Visual Identity & Web Design Process

Before we dive into all things Visual Identity & Web Design, let's get one thing straight:
Branding is not the same as visual identity.
Branding Covers Everything
- Discovery
- Messaging
- Visual identity (logo, color palette, typography, design elements)
- Brand guidelines
At the end of a full branding project, the deliverables are usually:
- Logo files
- Brand guidelines (includes messaging, visuals, usage)
Who Needs Branding?
Branding is useful for three types of companies:
- New brand for early-stage: You’re starting from scratch. No messaging. No logo. No brand.
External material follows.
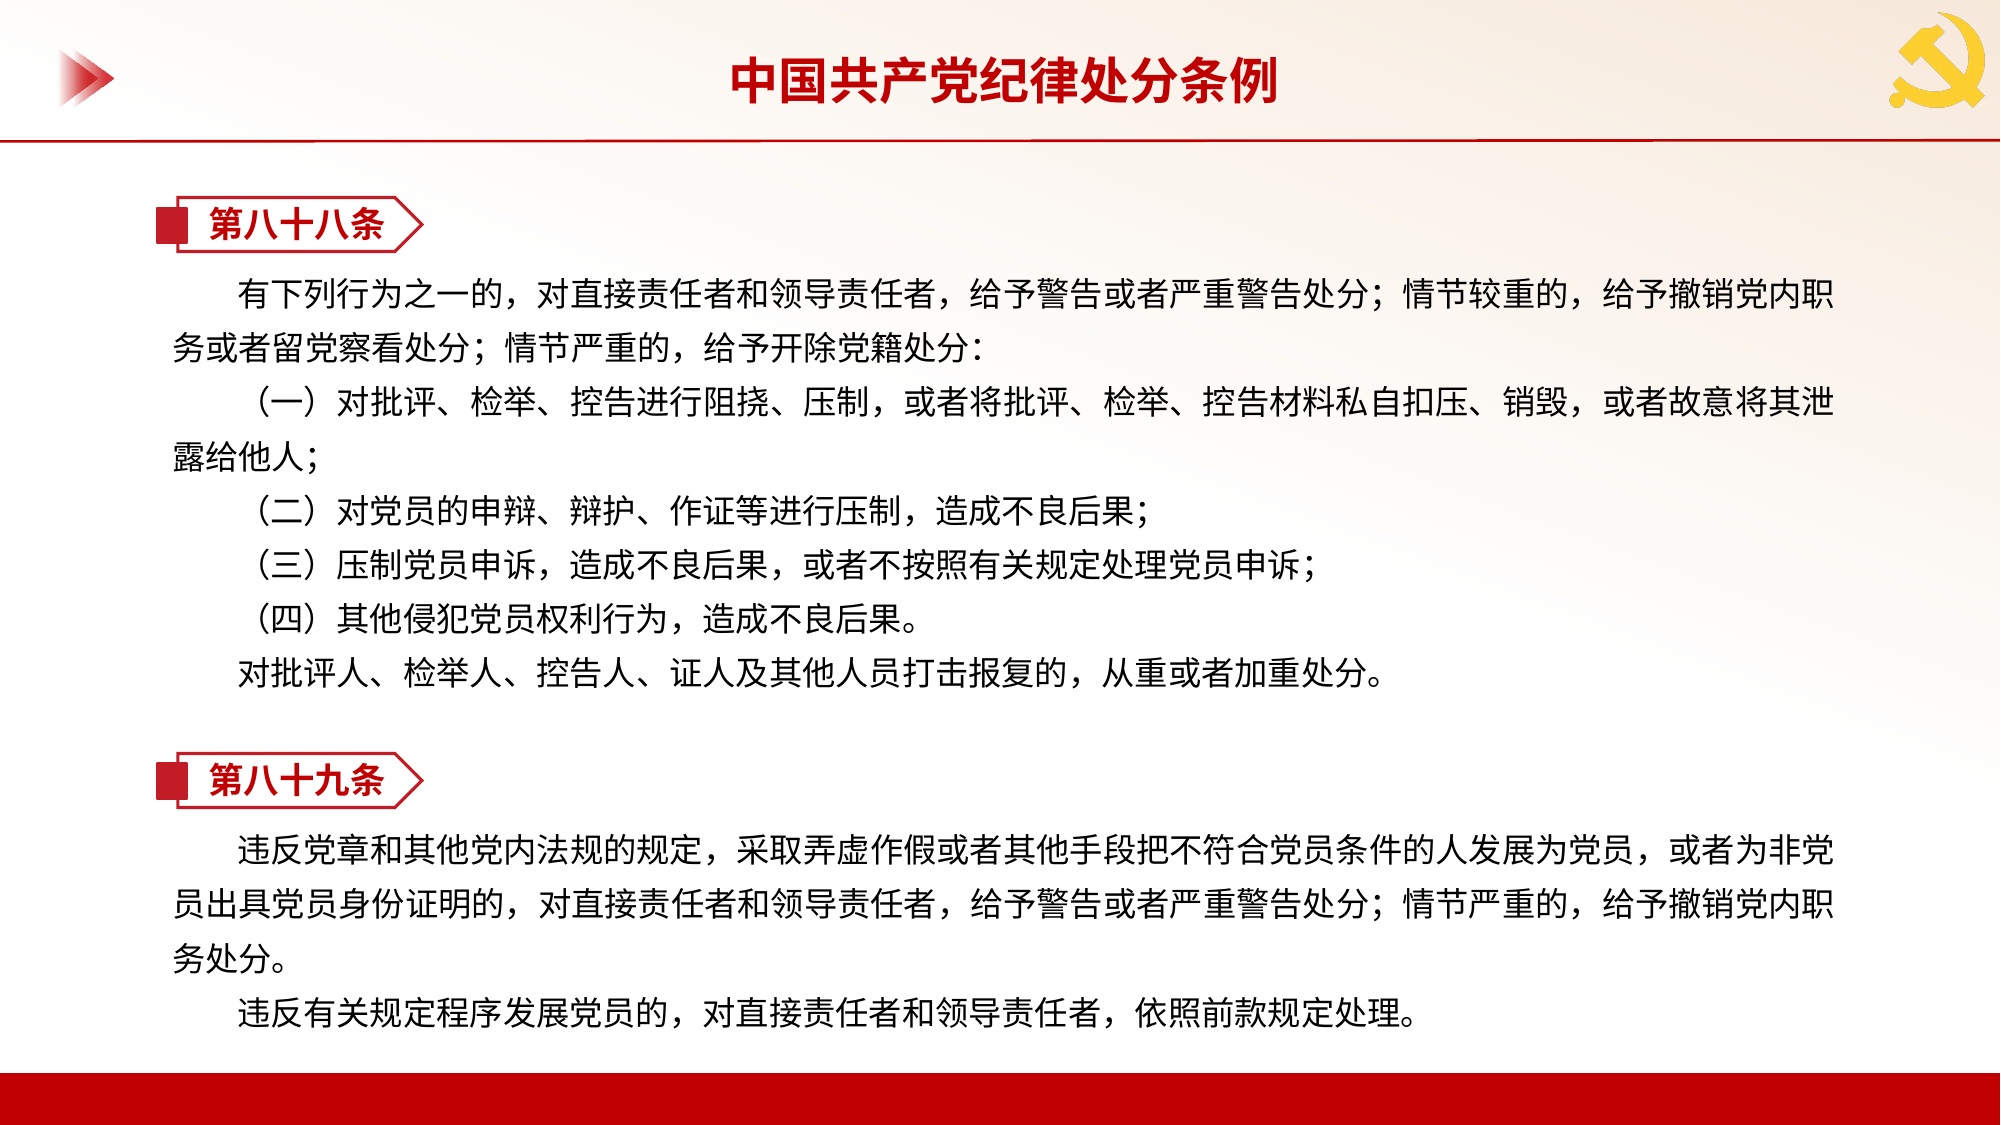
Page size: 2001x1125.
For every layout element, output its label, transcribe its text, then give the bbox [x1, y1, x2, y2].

You need the whole thing.
- Brand refresh for growth-stage: You’ve grown and evolved. Your messaging and identity feel outdated. You need a refresh that reflects where you are now and where you want to go.
- Rebrand for late-stage: You’re making a bold move. A new category. A big vision. You need a full rebrand to realign your company and send a message to your market.
Three-Scenarios, One Process
Across all three, the process stays the same. They all need logos. They all need moodboards. They all need guidelines.
What changes are the constraints. A refresh works within tighter boundaries than a new brand. So each step stays the same, but the templates and approach adjust slightly.
One process. Different constraints.
Why We Bundle Branding & Web Design Together
What comes after branding? The website. Always.
We don’t believe in standalone branding. Here’s why:
- All traffic leads to your site: Ads, social, email, all marketing roads lead to your website. It’s the foundation everything else is built around. And as we know by now, you can’t build a skyscraper on shaky foundations.
- It covers the full buyer journey: Your site maps to every stage i.e. awareness, consideration, decision. Marketing only covers parts.
- Branding has to work online: Looks good in a deck? Doesn’t mean it works on a homepage. Branding often needs tweaking during website development. If it works on your website, it works across your marketing. The reverse isn’t always true.
- Copy and design feed everything else: The site gives you the base for decks, banners, ads, and socials. It’s the source of truth for marketing (bridges the gap between messaging and copywriting).
- Updates flow top-down: Messaging changes? Update the brand, then the site, then your marketing. That’s the correct order.
That’s why we deliver brand and website together. Not separate. Not outsourced. One build. Fully aligned.
What If You Don't Need Messaging?
Some companies already have messaging sorted. They just need visuals that align with their direction.
In that case, you don’t need a full branding project. You need Visual Identity (branding process, without the messaging).
Here’s what changes:
- Discovery workshops are removed (we use a deep questionnaire instead)
- Brand guidelines are replaced by a Visual Identity Guide (visuals only)
- Messaging is skipped entirely
That’s why our Visual Identity & Web Design process takes 6 weeks, compared to 8 weeks for a full Branding & Web Design project.
👉 Watch the quick walkthrough to see how it works, step by step:
Visual Identity & Web Design Process (6 Weeks)
Week 0: Onboarding
- Set up Notion project
- Invite client to Slack
- Send welcome Loom and questionnaire
- Client completes the questionnaire
Example: RP1 Build Ltd Questionnaire

Week 1: Visual Direction
- Create 2–3 moodboards
- Loom walkthrough
- Collect feedback and update
- Optional review call
- Client signs off on one direction
Example: RP1 Chosen Moodboard

Week 2 : Visual Identity
- Logo design (concepts → develop → finalize)
- Loom at each key stage
- 3 rounds of revisions
- Deliver one-pager with logo, color palette, and typography
- Final sign-off
Example: RP1 Logo Process & Core Visual Identity


Week 3: Visual Identity Guide
- Build the guide (visuals only)
- One round of revisions
- Final sign-off
Example: RP1 Visual Identity Guide

Week 4: Copy & Wireframes
- Write copy and create low-fidelity wireframes
- Loom walkthrough
- Feedback and updates
- Optional review call
- Final sign-off
Example: RP1 Copy & Wireframes

Week 5: High-Fidelity Design
- Design 3–5 key pages
- Loom walkthrough
- Feedback and updates
- Final sign-off
Example: RP1 High-Fidelity Designs

Week 6: Webflow Development
- Build the site in Webflow
- One round of feedback
- Final walkthrough and sign-off
Final Steps: Handover
- Export and deliver all files (logos, guide, assets)
- Send wrap-up Loom and folder access
- Ask for feedback or testimonial
- Close Slack (unless moving to design subscription)
Visual Identity Process Resource
We’ve shared our Visual Identity & Web Design Portal. You can use it internally or share it with clients. It's up to you.
We prefer to keep comms in Slack and use the portal for internal tracking, but the setup works either way.
Final Takeaways
- Branding includes both messaging and visuals.
- Visual identity is visuals only, for teams that already have clear messaging.
- We always deliver branding (or visual identity) and website together to keep everything aligned.
- Your website brings the brand to life and anchors all your marketing.
- The right order is always brand first, then website, then marketing.